**Work order:** Rewrite the lines from the one containing "0: median -130.5, box" through the one containing "3: median -131.0, box", inclusive, swapping "whiskers" for "whisker ends" and leaving everything else unchanged.

**Provided data:**
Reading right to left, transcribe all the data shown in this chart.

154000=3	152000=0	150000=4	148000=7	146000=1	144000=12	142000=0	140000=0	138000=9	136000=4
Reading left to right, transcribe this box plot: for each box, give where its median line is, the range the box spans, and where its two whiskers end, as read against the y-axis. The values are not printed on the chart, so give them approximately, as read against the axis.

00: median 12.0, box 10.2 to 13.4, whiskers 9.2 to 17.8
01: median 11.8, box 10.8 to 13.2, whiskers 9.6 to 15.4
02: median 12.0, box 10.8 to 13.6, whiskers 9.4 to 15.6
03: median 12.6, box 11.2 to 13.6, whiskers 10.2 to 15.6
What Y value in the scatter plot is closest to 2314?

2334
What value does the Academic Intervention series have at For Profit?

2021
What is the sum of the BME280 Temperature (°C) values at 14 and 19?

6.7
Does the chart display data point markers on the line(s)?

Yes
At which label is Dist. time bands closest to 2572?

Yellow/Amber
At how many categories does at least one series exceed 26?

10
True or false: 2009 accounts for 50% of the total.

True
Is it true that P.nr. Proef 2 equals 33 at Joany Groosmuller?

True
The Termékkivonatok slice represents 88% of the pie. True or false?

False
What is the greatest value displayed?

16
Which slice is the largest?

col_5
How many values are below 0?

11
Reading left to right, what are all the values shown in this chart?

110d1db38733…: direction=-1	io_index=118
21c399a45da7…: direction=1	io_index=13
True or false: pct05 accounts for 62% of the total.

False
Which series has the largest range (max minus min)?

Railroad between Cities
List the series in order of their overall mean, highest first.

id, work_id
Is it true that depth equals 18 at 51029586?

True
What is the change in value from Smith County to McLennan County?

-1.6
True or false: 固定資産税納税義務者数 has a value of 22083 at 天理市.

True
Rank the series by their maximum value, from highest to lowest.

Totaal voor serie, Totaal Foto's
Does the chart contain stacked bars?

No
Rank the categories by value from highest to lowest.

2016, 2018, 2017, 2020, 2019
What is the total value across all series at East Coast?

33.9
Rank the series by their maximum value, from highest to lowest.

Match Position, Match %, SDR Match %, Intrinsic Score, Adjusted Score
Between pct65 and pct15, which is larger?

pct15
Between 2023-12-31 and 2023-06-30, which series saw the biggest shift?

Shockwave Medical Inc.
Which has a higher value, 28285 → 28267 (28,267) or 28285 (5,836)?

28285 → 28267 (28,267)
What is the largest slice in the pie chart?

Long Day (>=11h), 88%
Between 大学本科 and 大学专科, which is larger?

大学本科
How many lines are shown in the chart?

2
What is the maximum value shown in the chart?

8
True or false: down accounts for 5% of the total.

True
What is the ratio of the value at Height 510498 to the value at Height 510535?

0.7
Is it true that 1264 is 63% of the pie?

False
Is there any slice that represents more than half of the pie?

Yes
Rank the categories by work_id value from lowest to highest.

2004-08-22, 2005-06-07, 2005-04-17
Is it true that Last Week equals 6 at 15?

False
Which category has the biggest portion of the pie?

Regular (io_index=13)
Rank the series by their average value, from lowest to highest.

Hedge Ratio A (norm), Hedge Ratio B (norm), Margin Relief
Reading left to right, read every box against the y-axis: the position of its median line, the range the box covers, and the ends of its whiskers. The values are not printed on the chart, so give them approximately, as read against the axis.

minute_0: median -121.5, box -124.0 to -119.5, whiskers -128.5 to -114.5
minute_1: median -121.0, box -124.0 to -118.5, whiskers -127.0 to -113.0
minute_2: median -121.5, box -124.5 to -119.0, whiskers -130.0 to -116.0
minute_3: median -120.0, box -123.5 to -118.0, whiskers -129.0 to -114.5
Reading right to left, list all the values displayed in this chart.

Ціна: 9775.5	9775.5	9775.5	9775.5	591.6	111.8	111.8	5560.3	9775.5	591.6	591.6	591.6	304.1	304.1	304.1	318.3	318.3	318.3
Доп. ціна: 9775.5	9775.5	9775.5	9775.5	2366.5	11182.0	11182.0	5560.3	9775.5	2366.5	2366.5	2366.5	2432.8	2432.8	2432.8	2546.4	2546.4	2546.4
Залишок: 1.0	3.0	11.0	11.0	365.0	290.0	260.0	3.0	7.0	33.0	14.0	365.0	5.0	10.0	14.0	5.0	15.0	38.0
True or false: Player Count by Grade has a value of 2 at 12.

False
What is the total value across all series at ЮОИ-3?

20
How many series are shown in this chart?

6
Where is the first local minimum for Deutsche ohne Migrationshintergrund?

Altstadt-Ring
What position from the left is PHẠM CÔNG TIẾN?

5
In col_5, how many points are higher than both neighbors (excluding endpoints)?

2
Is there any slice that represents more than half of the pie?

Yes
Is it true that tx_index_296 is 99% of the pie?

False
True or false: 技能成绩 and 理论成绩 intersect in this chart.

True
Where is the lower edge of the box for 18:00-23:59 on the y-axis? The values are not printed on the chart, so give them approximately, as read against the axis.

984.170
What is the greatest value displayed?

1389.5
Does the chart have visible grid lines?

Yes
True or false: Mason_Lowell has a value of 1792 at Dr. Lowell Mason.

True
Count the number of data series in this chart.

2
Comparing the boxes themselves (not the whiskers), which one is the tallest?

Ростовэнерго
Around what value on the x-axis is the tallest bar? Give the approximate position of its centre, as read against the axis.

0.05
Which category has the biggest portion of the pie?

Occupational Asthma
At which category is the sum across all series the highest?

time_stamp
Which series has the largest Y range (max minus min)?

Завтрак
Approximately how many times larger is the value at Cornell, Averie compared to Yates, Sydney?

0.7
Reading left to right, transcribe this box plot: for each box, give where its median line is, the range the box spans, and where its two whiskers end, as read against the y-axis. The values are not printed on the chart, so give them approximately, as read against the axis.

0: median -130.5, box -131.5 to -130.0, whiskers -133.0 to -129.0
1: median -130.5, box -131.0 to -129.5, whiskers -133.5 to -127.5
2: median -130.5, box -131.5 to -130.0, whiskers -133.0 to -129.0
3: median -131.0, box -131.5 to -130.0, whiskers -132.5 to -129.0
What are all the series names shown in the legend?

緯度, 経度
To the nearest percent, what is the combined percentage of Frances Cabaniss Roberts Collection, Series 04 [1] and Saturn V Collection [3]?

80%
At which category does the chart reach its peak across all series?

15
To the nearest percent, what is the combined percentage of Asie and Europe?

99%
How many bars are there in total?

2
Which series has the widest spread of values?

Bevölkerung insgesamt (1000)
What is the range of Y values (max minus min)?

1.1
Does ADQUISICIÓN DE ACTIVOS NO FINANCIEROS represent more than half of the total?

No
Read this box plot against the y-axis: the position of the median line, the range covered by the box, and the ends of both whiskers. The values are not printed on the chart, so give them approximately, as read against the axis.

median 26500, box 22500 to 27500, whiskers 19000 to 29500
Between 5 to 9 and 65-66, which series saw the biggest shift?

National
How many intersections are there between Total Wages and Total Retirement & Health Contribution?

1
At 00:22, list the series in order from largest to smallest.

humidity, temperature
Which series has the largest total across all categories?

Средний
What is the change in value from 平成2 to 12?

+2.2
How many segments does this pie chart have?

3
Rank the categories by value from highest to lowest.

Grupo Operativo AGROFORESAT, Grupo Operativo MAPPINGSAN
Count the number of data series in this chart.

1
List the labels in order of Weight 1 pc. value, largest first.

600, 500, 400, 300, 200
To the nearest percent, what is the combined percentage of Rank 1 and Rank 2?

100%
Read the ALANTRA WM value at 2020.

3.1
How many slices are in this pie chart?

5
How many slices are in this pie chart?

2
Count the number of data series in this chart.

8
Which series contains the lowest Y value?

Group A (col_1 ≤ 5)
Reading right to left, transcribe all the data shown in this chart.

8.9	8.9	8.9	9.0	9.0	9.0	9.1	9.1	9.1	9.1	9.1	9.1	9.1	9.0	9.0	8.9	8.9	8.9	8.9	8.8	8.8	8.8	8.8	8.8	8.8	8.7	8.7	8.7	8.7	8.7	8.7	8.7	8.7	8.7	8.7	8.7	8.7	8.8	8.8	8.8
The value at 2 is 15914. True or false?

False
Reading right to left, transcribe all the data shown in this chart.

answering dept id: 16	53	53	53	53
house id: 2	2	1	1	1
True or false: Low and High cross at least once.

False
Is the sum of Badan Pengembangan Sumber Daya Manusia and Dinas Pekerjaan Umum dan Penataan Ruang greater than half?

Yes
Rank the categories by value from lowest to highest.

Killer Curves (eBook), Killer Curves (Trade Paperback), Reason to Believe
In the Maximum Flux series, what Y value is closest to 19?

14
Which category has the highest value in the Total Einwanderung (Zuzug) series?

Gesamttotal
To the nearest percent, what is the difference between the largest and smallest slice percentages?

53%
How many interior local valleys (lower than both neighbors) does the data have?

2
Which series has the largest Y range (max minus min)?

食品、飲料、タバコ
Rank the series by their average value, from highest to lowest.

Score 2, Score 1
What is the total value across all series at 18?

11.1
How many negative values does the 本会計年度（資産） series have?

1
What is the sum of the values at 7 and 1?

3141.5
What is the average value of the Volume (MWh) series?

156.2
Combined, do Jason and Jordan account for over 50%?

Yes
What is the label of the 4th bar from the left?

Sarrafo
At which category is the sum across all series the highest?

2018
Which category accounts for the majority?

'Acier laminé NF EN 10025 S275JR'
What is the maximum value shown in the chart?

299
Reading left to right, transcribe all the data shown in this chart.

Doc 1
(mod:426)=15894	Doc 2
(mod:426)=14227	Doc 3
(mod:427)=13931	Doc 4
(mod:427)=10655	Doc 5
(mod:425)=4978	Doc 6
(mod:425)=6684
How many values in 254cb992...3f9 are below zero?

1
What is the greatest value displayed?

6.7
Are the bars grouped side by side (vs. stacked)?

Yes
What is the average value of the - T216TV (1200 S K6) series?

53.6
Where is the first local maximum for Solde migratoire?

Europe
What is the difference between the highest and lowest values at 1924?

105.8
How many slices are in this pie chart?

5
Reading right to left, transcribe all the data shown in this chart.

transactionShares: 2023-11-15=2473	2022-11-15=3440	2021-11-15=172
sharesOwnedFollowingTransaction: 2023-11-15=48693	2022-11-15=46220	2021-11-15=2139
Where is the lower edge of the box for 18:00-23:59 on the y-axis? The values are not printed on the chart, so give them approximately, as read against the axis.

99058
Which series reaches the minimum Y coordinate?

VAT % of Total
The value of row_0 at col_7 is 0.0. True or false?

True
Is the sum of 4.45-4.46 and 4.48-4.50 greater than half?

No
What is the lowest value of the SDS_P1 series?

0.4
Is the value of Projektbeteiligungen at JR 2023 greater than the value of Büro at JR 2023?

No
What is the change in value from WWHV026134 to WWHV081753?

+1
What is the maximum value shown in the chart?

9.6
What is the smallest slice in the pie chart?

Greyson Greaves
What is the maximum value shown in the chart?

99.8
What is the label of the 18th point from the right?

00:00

**Exercise solution:**
0: median -130.5, box -131.5 to -130.0, whisker ends -133.0 to -129.0
1: median -130.5, box -131.0 to -129.5, whisker ends -133.5 to -127.5
2: median -130.5, box -131.5 to -130.0, whisker ends -133.0 to -129.0
3: median -131.0, box -131.5 to -130.0, whisker ends -132.5 to -129.0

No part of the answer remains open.